Très bien. J’admire votre courage. La voilà

!

» s’exclama Li Yang en levant les yeux. Sun Weirui descendit les escaliers en tenue de yoga, chaussons et queue de cheval. Calme et douce, elle ne laissait rien paraître de sa violence. Si on ne la connaissait pas, on l’aurait prise pour la parfaite voisine d’à côté, une beauté pure et innocente, typique du lycée.

« Sun Weirui, tu es ici. Quelle est ta relation avec lui ? » demanda le garçon d'un ton agressif.

Li Yang a ri et lui a fait un signe d'approbation. Il a pensé : « Mec, t'es génial. »

« C'est toi ? » L'expression de Sun Weirui changea et elle renifla froidement.
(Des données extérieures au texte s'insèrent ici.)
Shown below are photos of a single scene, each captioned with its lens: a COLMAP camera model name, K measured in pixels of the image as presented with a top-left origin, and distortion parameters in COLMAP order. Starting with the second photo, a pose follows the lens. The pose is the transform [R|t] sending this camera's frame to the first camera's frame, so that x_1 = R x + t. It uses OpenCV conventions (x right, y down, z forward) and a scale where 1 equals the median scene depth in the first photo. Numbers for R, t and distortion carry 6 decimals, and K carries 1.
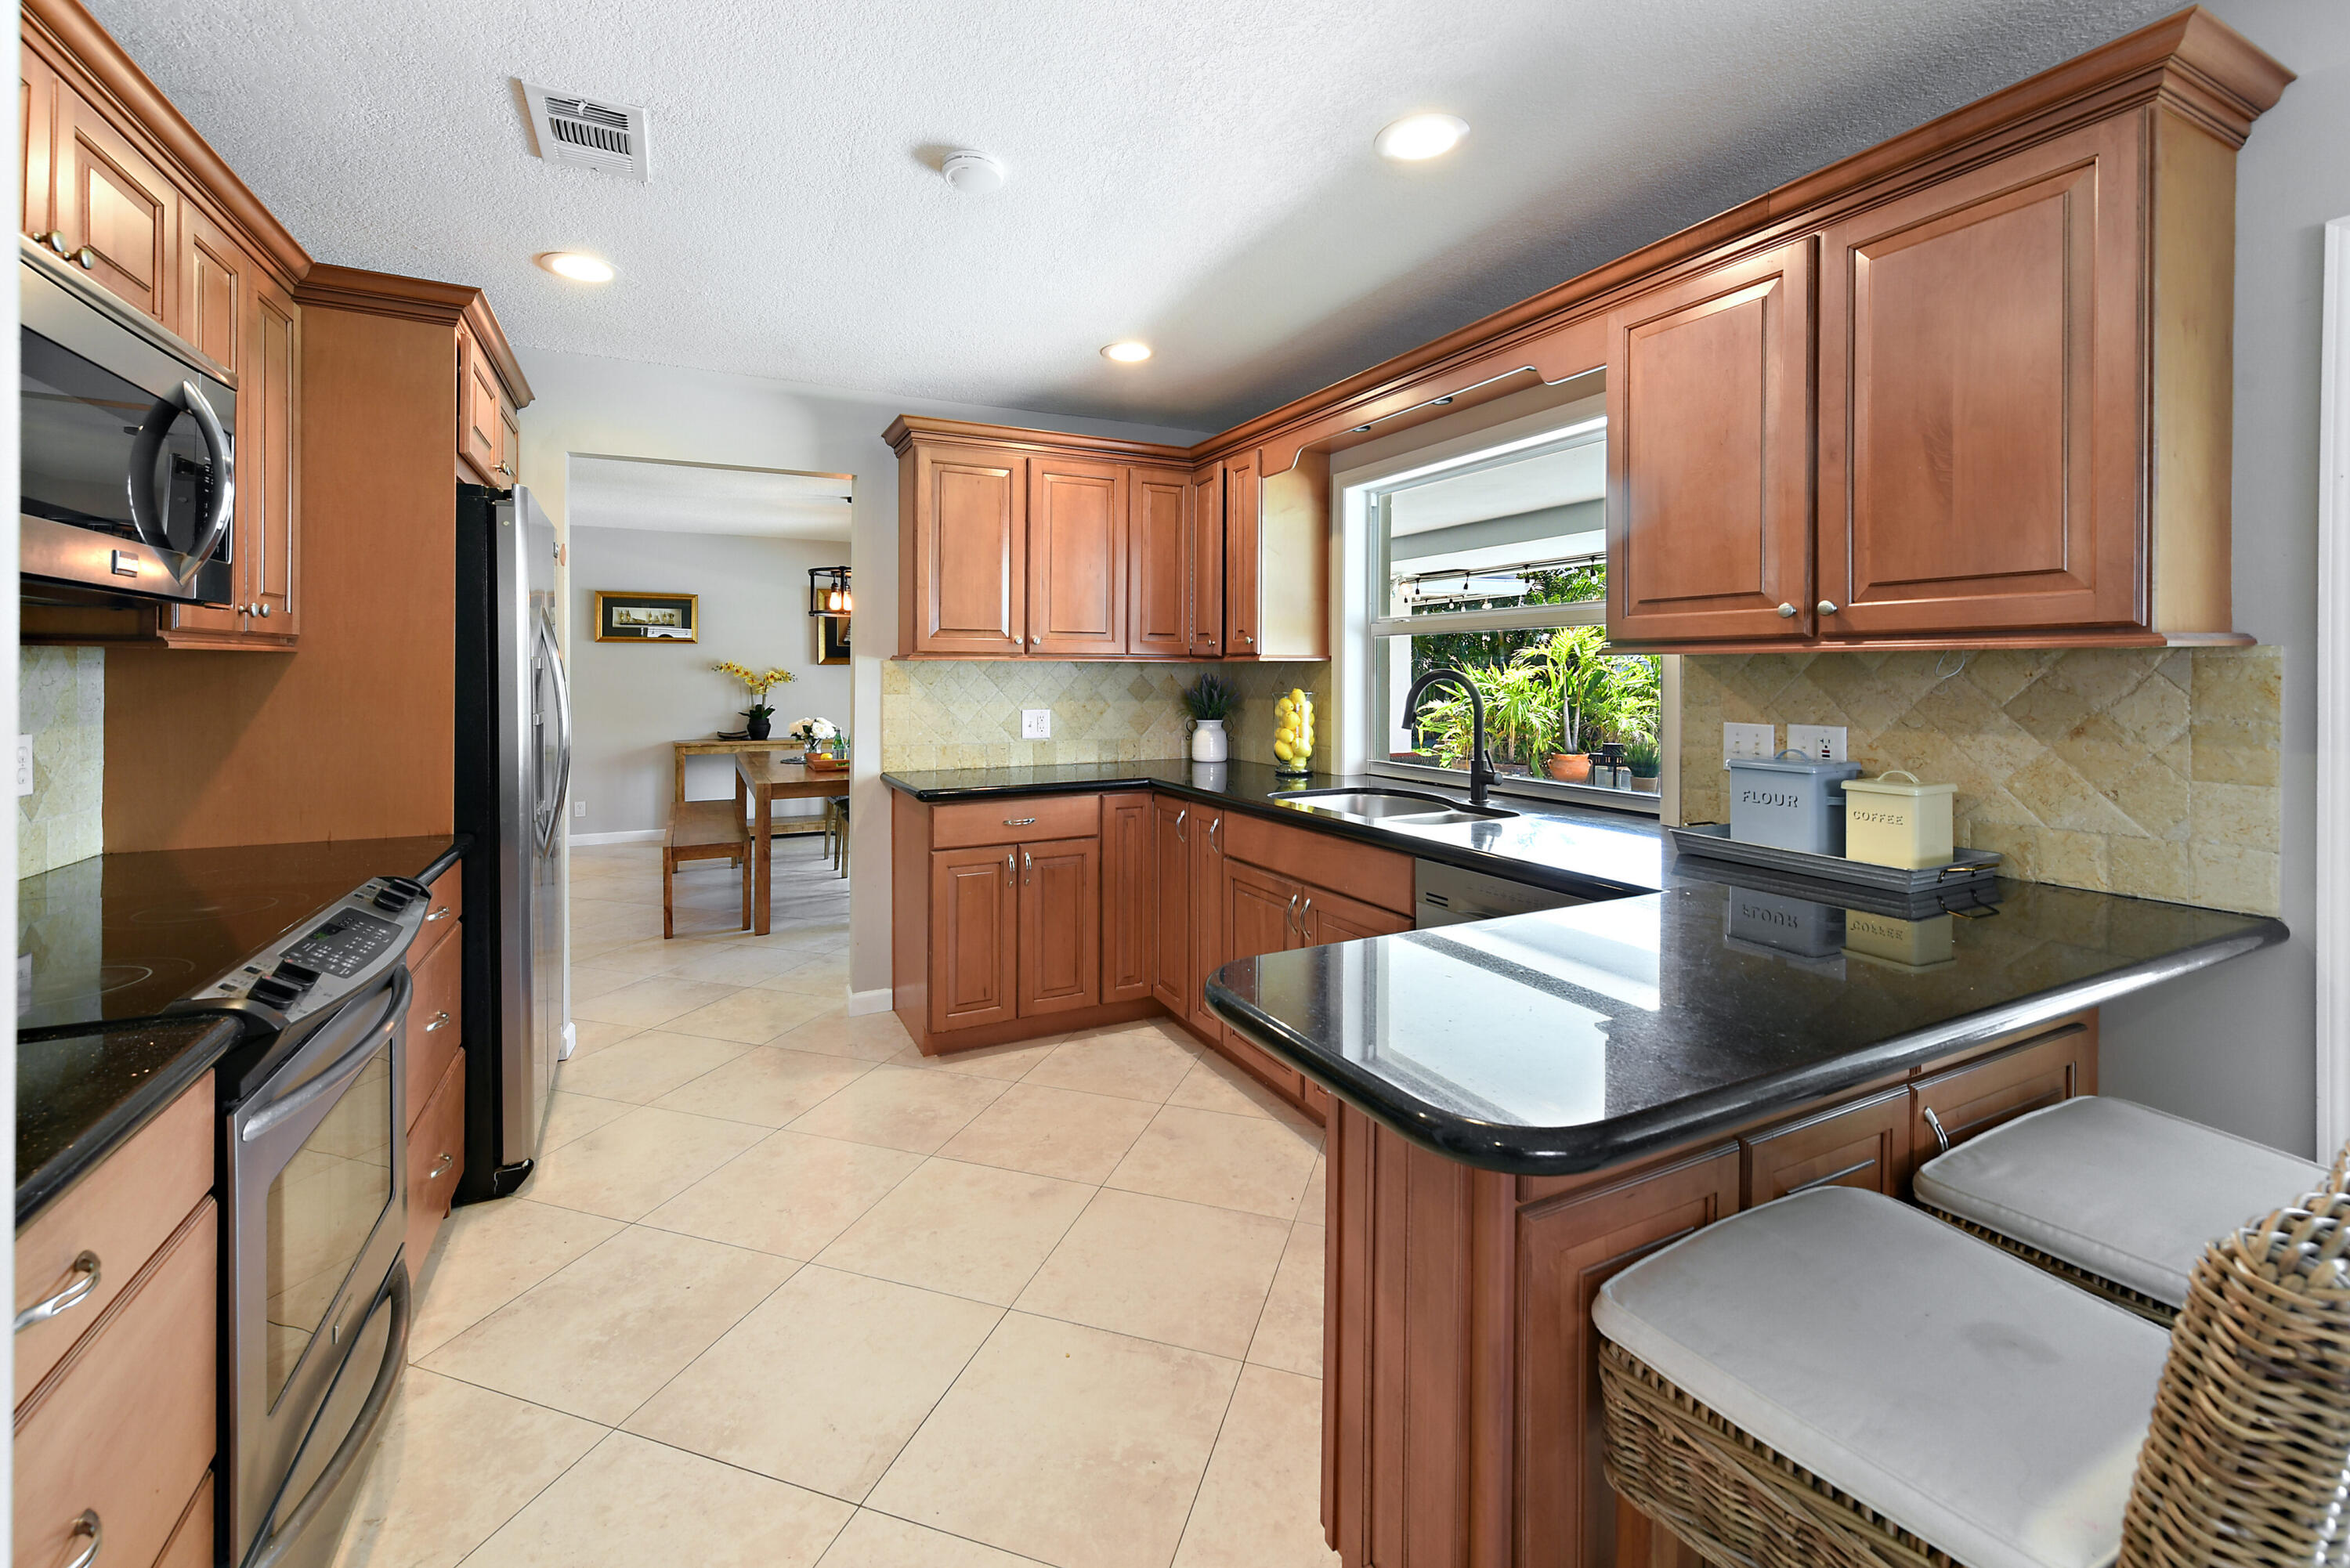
lens RADIAL K [[991.2, 0, 1184.7], [0, 991.2, 675.3], [0, 0, 1]] dist [0.008463, -0.000647]
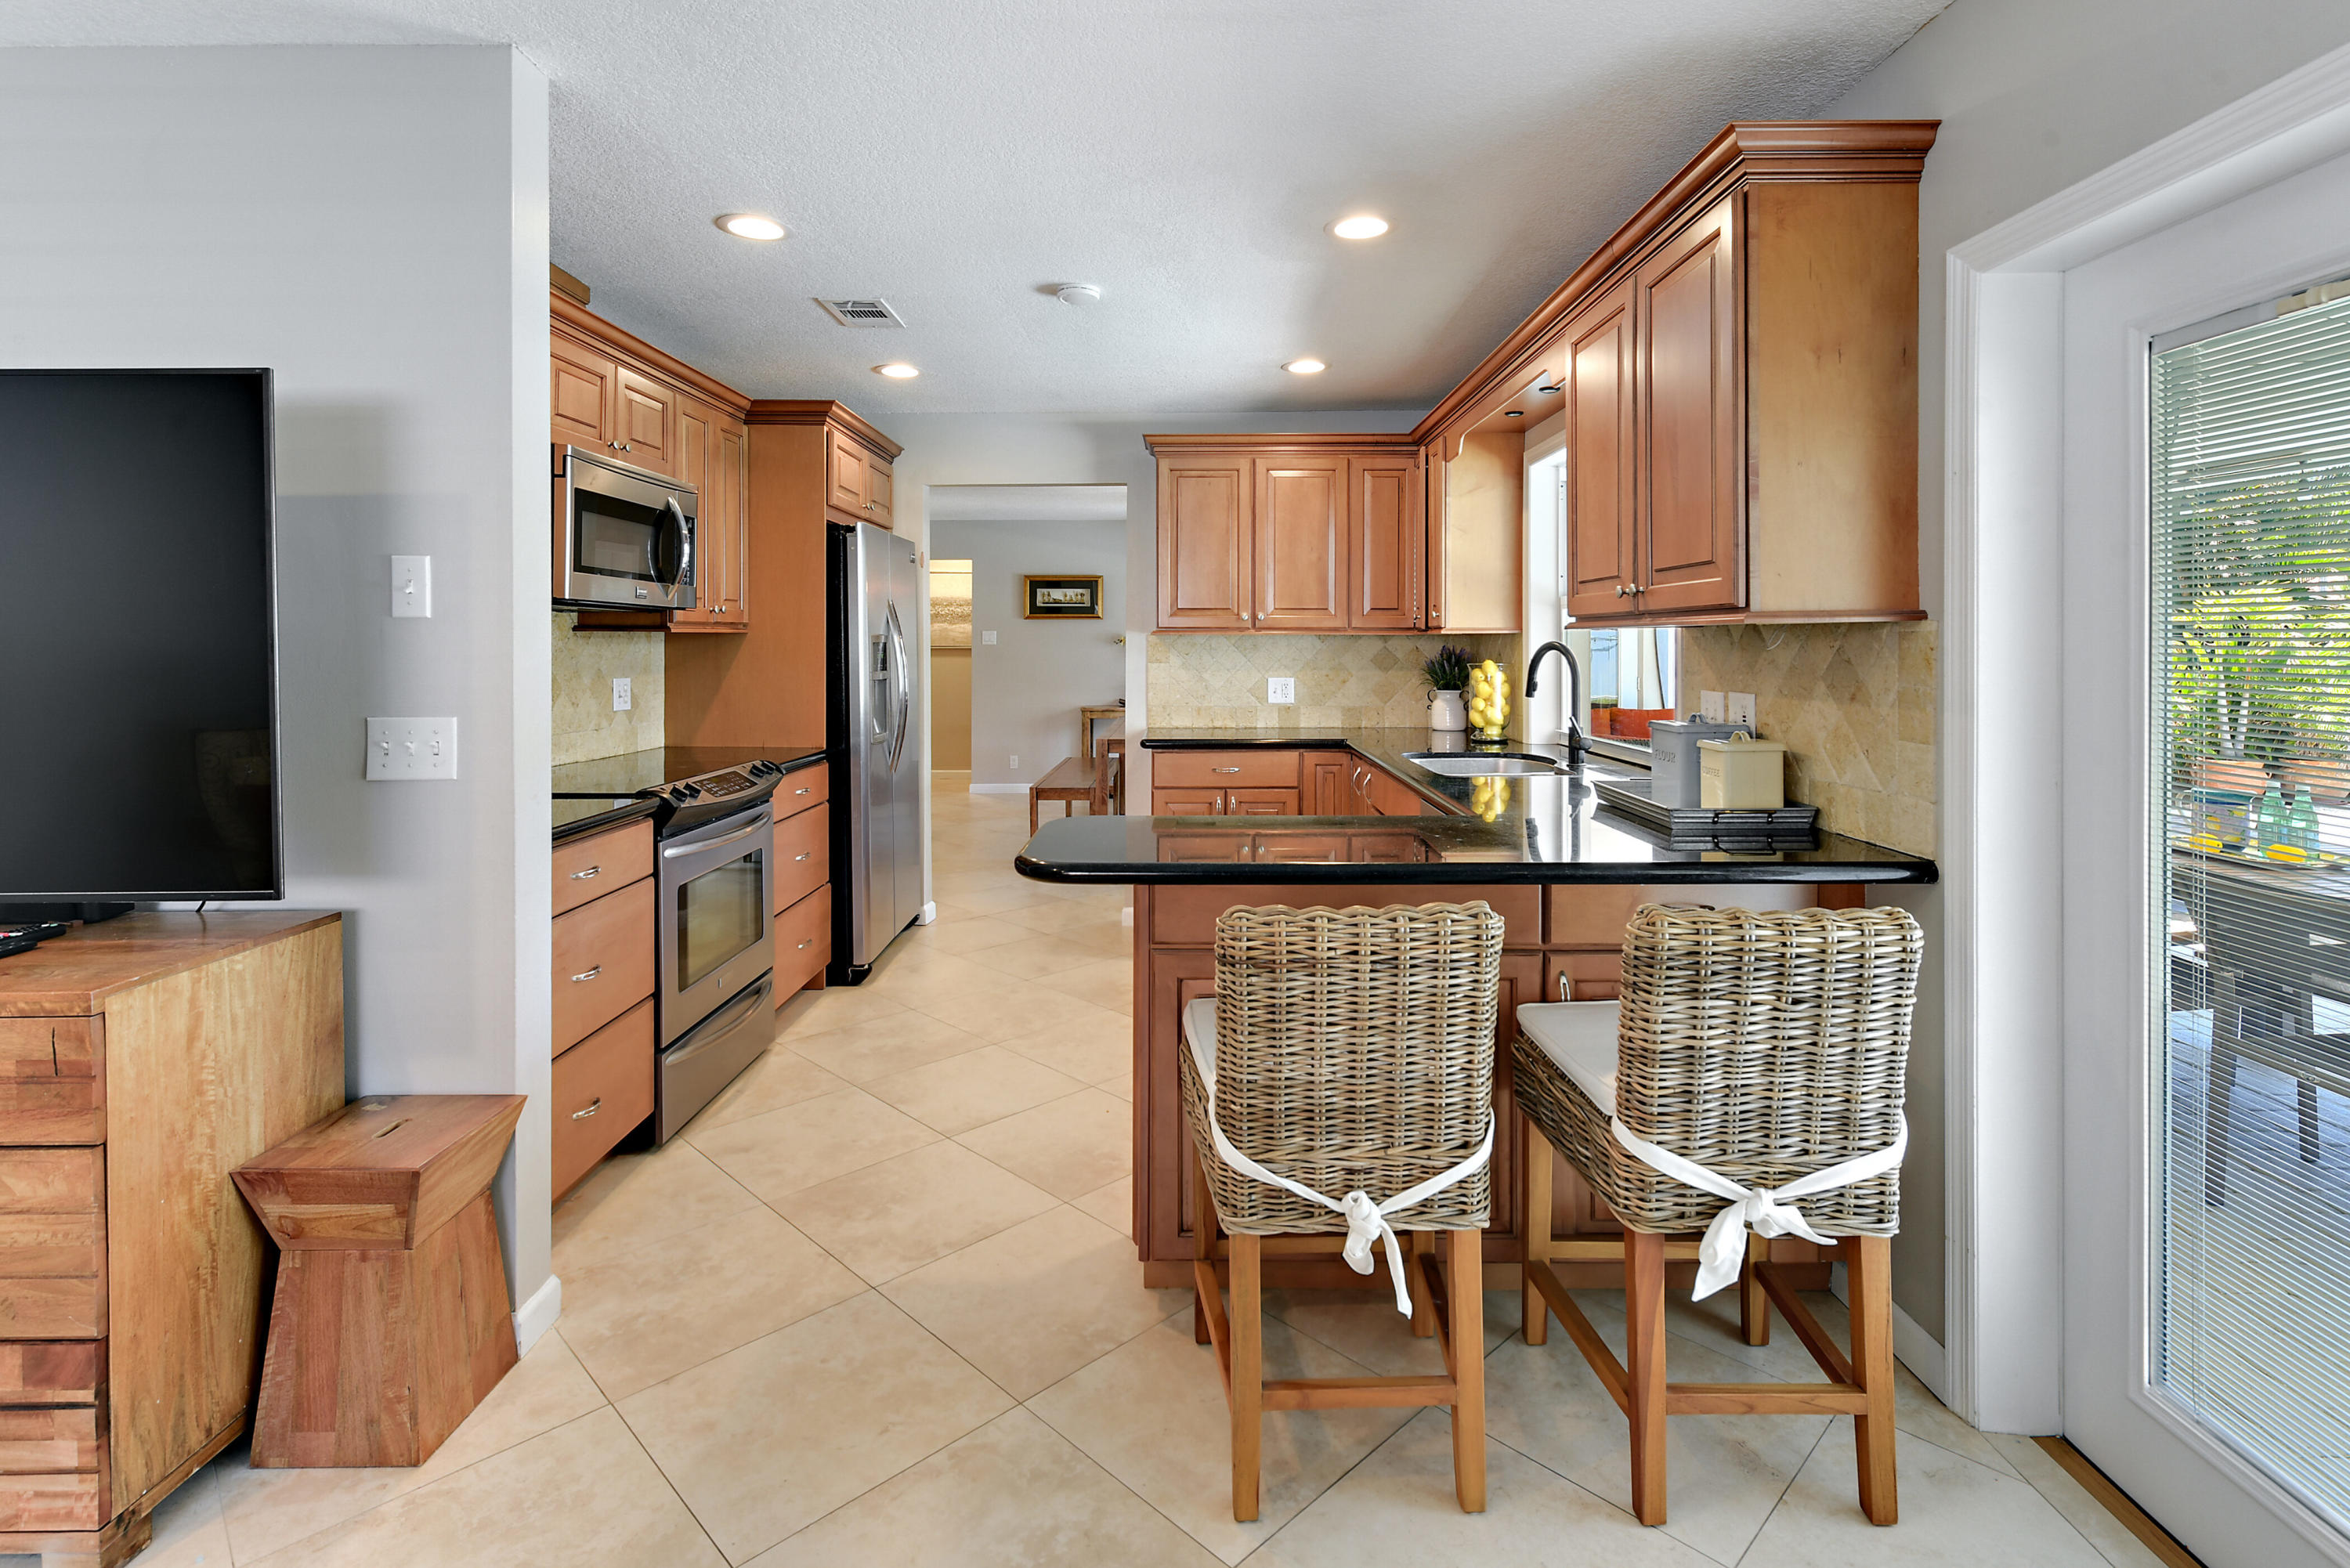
lens RADIAL K [[1130.4, 0, 1182.0], [0, 1130.4, 647.6], [0, 0, 1]] dist [-0.000609, -0.000279]
pose [[0.890974, 0.000073, -0.454054, 0.367651], [-0.000182, 1.000000, -0.000195, 0.000909], [0.454054, 0.000256, 0.890974, -0.210999]]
« Vous vous connaissez tous les deux ? » Cette fois, c'était au tour de Li Yang d'être surpris.

« Nous sommes dans la même classe ! » s’exclama Sun Weirui, irritée.

« Je n'ai rien dit. J'étais juste curieux. Enfin, vous êtes là depuis si longtemps, c'est normal de connaître quelques salauds ! Ce n'est rien, faites comme si je n'étais pas là et continuez ! » dit Li Yang en agitant la main.

« Va te faire foutre ! » lança Sun Weirui avec colère. C'était comme si tu n'existais pas. Tu étais pourtant bien là, brillant comme une ampoule de 200 watts.

« Liu Chengzi, écoute-moi bien, je vais compter jusqu’à trois. Si tu n’as toujours pas disparu, ne m’en veux pas d’être impolie ! » dit Sun Weirui en fronçant les sourcils et en fixant Liu Chengzi.

« Écoute, mon pote, laisse-moi te dire un truc. Va à l'hôpital, fais-toi opérer, et remplace-le par un pénis de femme. Elle t'aimera. Tu ne sais pas, mais en fait, elle aime les femmes ! » dit Li Yang sincèrement à Liu Chengzi.

« Vous dites n'importe quoi », dit Liu Chengzi, incrédule.

« Tu ne me crois pas ?! Alors tu connais cette fille qu'on voit toujours avec elle ? C'est sa femme ! N'est-ce pas ?! » Li Yang leva les yeux vers Sun Weirui et sourit.

"Hmph !" Sun Weirui lança un regard noir à Li Yang mais ne répondit pas.

Cependant, ce regard surprit Liu Chengzi. Selon lui, Sun Weirui était en colère car Li Yang avait vu juste.

« Sun Weirui. Toi, tu es vraiment lesbienne ! » dit Liu Chengzi, profondément blessée.

"Dégagez ! Ça ne vous regarde pas !" rugit Sun Weirui, furieux.

« Je n'en peux plus, je n'en peux plus… » Liu Chengzi s'éloigna, abattu…

« Tu es vraiment méchant », railla Sun Weirui.

« Qu'est-ce que j'ai fait ? Il l'a bien cherché, je ne faisais que le raccompagner ! » Li Yang haussa les épaules.